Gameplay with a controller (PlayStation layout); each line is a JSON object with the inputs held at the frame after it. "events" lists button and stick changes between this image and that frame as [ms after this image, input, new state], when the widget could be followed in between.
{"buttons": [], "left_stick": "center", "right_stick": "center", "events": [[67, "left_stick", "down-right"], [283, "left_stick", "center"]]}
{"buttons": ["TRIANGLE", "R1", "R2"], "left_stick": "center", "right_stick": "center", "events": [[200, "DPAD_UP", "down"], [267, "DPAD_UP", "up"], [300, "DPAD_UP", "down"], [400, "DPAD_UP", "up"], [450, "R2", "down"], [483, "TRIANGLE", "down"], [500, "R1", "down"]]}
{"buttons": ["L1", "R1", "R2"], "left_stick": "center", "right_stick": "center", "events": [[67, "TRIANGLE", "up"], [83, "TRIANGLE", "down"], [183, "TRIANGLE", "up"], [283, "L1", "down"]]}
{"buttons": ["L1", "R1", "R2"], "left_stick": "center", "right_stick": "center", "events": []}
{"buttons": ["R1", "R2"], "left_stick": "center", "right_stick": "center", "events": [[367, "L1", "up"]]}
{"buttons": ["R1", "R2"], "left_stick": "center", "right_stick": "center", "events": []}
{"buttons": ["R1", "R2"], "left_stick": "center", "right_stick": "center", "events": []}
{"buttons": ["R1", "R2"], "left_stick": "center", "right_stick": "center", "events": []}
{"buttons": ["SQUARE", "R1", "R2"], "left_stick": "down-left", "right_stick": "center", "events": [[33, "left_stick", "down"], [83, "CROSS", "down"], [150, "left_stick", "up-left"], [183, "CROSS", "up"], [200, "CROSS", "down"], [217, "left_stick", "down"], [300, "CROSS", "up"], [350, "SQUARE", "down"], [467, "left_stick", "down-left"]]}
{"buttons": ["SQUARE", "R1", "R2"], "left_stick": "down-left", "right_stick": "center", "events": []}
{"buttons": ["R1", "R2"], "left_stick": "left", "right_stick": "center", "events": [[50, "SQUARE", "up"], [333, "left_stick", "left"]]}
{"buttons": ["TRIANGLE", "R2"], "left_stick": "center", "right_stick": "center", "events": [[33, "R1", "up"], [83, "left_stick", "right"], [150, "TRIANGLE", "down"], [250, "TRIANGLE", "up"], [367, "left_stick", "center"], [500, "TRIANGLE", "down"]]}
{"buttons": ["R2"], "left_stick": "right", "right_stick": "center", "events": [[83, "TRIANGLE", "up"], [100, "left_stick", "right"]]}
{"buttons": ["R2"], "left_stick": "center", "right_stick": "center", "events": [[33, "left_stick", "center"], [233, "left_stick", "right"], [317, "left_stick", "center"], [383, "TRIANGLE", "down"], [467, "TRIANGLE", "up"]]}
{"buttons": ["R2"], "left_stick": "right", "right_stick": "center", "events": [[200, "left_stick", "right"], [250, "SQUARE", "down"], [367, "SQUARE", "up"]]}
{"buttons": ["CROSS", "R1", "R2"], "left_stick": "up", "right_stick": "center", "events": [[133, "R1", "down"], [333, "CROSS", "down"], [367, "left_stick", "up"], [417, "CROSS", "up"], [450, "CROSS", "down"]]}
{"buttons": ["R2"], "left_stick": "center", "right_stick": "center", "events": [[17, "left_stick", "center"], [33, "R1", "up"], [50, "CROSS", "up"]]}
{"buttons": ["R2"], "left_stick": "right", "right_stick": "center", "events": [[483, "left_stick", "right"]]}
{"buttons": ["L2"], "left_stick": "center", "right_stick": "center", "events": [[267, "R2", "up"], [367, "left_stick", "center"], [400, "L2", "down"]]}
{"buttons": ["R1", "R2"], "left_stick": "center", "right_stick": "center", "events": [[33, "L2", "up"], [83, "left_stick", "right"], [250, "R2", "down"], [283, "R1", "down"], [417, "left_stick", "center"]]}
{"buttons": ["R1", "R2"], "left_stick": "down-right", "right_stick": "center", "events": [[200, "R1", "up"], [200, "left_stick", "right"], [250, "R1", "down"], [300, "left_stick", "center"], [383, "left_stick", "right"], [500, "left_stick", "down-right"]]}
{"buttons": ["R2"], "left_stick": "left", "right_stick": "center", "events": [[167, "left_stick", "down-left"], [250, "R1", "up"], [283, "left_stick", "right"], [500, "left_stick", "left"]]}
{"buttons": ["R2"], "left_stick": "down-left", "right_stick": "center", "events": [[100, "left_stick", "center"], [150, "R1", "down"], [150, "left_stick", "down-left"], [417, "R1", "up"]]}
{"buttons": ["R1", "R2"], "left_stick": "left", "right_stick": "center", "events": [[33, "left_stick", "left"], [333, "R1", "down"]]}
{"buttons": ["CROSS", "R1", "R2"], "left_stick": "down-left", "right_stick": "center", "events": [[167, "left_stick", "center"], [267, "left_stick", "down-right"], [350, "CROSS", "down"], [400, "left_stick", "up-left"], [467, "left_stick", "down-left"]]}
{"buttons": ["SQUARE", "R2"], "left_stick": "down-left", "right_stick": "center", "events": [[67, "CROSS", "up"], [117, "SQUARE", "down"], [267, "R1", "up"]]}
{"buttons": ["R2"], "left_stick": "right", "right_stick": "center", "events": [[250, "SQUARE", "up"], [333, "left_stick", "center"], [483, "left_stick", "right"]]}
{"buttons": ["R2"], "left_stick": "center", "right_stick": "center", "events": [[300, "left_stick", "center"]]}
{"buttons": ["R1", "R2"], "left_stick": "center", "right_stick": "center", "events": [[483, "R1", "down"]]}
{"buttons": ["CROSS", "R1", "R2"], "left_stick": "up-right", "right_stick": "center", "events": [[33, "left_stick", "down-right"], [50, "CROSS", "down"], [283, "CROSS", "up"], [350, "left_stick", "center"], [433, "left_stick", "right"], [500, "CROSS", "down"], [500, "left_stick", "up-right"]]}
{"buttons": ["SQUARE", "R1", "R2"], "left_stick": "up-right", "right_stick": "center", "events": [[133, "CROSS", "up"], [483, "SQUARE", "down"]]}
+--
=== The problem ===
From the first entry above to the last, repeat everything exactly.

=== Task output ===
Gameplay with a controller (PlayStation layout); each line is a JSON object with the inputs held at the frame after it. "events" lists button and stick changes between this image and that frame as [ms after this image, input, new state], when the widget could be followed in between.
{"buttons": [], "left_stick": "center", "right_stick": "center", "events": [[67, "left_stick", "down-right"], [283, "left_stick", "center"]]}
{"buttons": ["TRIANGLE", "R1", "R2"], "left_stick": "center", "right_stick": "center", "events": [[200, "DPAD_UP", "down"], [267, "DPAD_UP", "up"], [300, "DPAD_UP", "down"], [400, "DPAD_UP", "up"], [450, "R2", "down"], [483, "TRIANGLE", "down"], [500, "R1", "down"]]}
{"buttons": ["L1", "R1", "R2"], "left_stick": "center", "right_stick": "center", "events": [[67, "TRIANGLE", "up"], [83, "TRIANGLE", "down"], [183, "TRIANGLE", "up"], [283, "L1", "down"]]}
{"buttons": ["L1", "R1", "R2"], "left_stick": "center", "right_stick": "center", "events": []}
{"buttons": ["R1", "R2"], "left_stick": "center", "right_stick": "center", "events": [[367, "L1", "up"]]}
{"buttons": ["R1", "R2"], "left_stick": "center", "right_stick": "center", "events": []}
{"buttons": ["R1", "R2"], "left_stick": "center", "right_stick": "center", "events": []}
{"buttons": ["R1", "R2"], "left_stick": "center", "right_stick": "center", "events": []}
{"buttons": ["SQUARE", "R1", "R2"], "left_stick": "down-left", "right_stick": "center", "events": [[33, "left_stick", "down"], [83, "CROSS", "down"], [150, "left_stick", "up-left"], [183, "CROSS", "up"], [200, "CROSS", "down"], [217, "left_stick", "down"], [300, "CROSS", "up"], [350, "SQUARE", "down"], [467, "left_stick", "down-left"]]}
{"buttons": ["SQUARE", "R1", "R2"], "left_stick": "down-left", "right_stick": "center", "events": []}
{"buttons": ["R1", "R2"], "left_stick": "left", "right_stick": "center", "events": [[50, "SQUARE", "up"], [333, "left_stick", "left"]]}
{"buttons": ["TRIANGLE", "R2"], "left_stick": "center", "right_stick": "center", "events": [[33, "R1", "up"], [83, "left_stick", "right"], [150, "TRIANGLE", "down"], [250, "TRIANGLE", "up"], [367, "left_stick", "center"], [500, "TRIANGLE", "down"]]}
{"buttons": ["R2"], "left_stick": "right", "right_stick": "center", "events": [[83, "TRIANGLE", "up"], [100, "left_stick", "right"]]}
{"buttons": ["R2"], "left_stick": "center", "right_stick": "center", "events": [[33, "left_stick", "center"], [233, "left_stick", "right"], [317, "left_stick", "center"], [383, "TRIANGLE", "down"], [467, "TRIANGLE", "up"]]}
{"buttons": ["R2"], "left_stick": "right", "right_stick": "center", "events": [[200, "left_stick", "right"], [250, "SQUARE", "down"], [367, "SQUARE", "up"]]}
{"buttons": ["CROSS", "R1", "R2"], "left_stick": "up", "right_stick": "center", "events": [[133, "R1", "down"], [333, "CROSS", "down"], [367, "left_stick", "up"], [417, "CROSS", "up"], [450, "CROSS", "down"]]}
{"buttons": ["R2"], "left_stick": "center", "right_stick": "center", "events": [[17, "left_stick", "center"], [33, "R1", "up"], [50, "CROSS", "up"]]}
{"buttons": ["R2"], "left_stick": "right", "right_stick": "center", "events": [[483, "left_stick", "right"]]}
{"buttons": ["L2"], "left_stick": "center", "right_stick": "center", "events": [[267, "R2", "up"], [367, "left_stick", "center"], [400, "L2", "down"]]}
{"buttons": ["R1", "R2"], "left_stick": "center", "right_stick": "center", "events": [[33, "L2", "up"], [83, "left_stick", "right"], [250, "R2", "down"], [283, "R1", "down"], [417, "left_stick", "center"]]}
{"buttons": ["R1", "R2"], "left_stick": "down-right", "right_stick": "center", "events": [[200, "R1", "up"], [200, "left_stick", "right"], [250, "R1", "down"], [300, "left_stick", "center"], [383, "left_stick", "right"], [500, "left_stick", "down-right"]]}
{"buttons": ["R2"], "left_stick": "left", "right_stick": "center", "events": [[167, "left_stick", "down-left"], [250, "R1", "up"], [283, "left_stick", "right"], [500, "left_stick", "left"]]}
{"buttons": ["R2"], "left_stick": "down-left", "right_stick": "center", "events": [[100, "left_stick", "center"], [150, "R1", "down"], [150, "left_stick", "down-left"], [417, "R1", "up"]]}
{"buttons": ["R1", "R2"], "left_stick": "left", "right_stick": "center", "events": [[33, "left_stick", "left"], [333, "R1", "down"]]}
{"buttons": ["CROSS", "R1", "R2"], "left_stick": "down-left", "right_stick": "center", "events": [[167, "left_stick", "center"], [267, "left_stick", "down-right"], [350, "CROSS", "down"], [400, "left_stick", "up-left"], [467, "left_stick", "down-left"]]}
{"buttons": ["SQUARE", "R2"], "left_stick": "down-left", "right_stick": "center", "events": [[67, "CROSS", "up"], [117, "SQUARE", "down"], [267, "R1", "up"]]}
{"buttons": ["R2"], "left_stick": "right", "right_stick": "center", "events": [[250, "SQUARE", "up"], [333, "left_stick", "center"], [483, "left_stick", "right"]]}
{"buttons": ["R2"], "left_stick": "center", "right_stick": "center", "events": [[300, "left_stick", "center"]]}
{"buttons": ["R1", "R2"], "left_stick": "center", "right_stick": "center", "events": [[483, "R1", "down"]]}
{"buttons": ["CROSS", "R1", "R2"], "left_stick": "up-right", "right_stick": "center", "events": [[33, "left_stick", "down-right"], [50, "CROSS", "down"], [283, "CROSS", "up"], [350, "left_stick", "center"], [433, "left_stick", "right"], [500, "CROSS", "down"], [500, "left_stick", "up-right"]]}
{"buttons": ["SQUARE", "R1", "R2"], "left_stick": "up-right", "right_stick": "center", "events": [[133, "CROSS", "up"], [483, "SQUARE", "down"]]}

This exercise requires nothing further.